_WHAT YOU NEED TO DO_
Copy out every line of the listing below with no changes.
━━━ SUPPLIED ENTRIES
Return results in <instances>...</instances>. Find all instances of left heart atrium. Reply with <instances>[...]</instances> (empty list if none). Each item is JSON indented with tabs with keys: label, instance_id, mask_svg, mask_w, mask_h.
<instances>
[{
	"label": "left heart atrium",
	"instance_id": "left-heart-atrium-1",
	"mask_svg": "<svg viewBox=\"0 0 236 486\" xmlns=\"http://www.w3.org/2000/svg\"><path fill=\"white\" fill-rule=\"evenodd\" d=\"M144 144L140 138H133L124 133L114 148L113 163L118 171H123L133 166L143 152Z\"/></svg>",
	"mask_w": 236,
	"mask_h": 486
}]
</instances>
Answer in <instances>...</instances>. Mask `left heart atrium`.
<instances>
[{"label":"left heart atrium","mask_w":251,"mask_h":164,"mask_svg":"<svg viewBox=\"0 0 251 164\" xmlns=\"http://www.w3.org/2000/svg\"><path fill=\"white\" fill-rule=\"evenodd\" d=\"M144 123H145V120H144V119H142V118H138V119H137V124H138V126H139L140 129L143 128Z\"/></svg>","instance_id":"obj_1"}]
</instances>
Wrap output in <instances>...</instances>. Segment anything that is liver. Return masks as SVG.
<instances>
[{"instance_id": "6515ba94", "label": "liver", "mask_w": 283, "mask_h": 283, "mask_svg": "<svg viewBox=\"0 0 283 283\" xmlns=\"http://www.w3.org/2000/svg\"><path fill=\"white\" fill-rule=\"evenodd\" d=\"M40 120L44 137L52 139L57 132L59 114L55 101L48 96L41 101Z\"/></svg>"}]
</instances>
━━━━━━
_WRITTEN RESPONSE_
Return results in <instances>...</instances>. Find all instances of left heart atrium. Reply with <instances>[...]</instances> (empty list if none). Each item is JSON indented with tabs with keys: label, instance_id, mask_svg, mask_w, mask_h.
<instances>
[{
	"label": "left heart atrium",
	"instance_id": "left-heart-atrium-1",
	"mask_svg": "<svg viewBox=\"0 0 236 486\" xmlns=\"http://www.w3.org/2000/svg\"><path fill=\"white\" fill-rule=\"evenodd\" d=\"M144 144L140 138H133L124 133L114 148L113 163L118 171H123L133 166L143 152Z\"/></svg>",
	"mask_w": 236,
	"mask_h": 486
}]
</instances>
Answer in <instances>...</instances>. Mask `left heart atrium`.
<instances>
[{"label":"left heart atrium","mask_w":251,"mask_h":164,"mask_svg":"<svg viewBox=\"0 0 251 164\" xmlns=\"http://www.w3.org/2000/svg\"><path fill=\"white\" fill-rule=\"evenodd\" d=\"M144 123H145V120H144V119H142V118H138V119H137V124H138V126H139L140 129L143 128Z\"/></svg>","instance_id":"obj_1"}]
</instances>
Wrap output in <instances>...</instances>. Segment anything that is liver. Return masks as SVG.
<instances>
[{"instance_id": "6515ba94", "label": "liver", "mask_w": 283, "mask_h": 283, "mask_svg": "<svg viewBox=\"0 0 283 283\" xmlns=\"http://www.w3.org/2000/svg\"><path fill=\"white\" fill-rule=\"evenodd\" d=\"M40 120L44 137L52 139L57 132L59 114L55 101L48 96L41 101Z\"/></svg>"}]
</instances>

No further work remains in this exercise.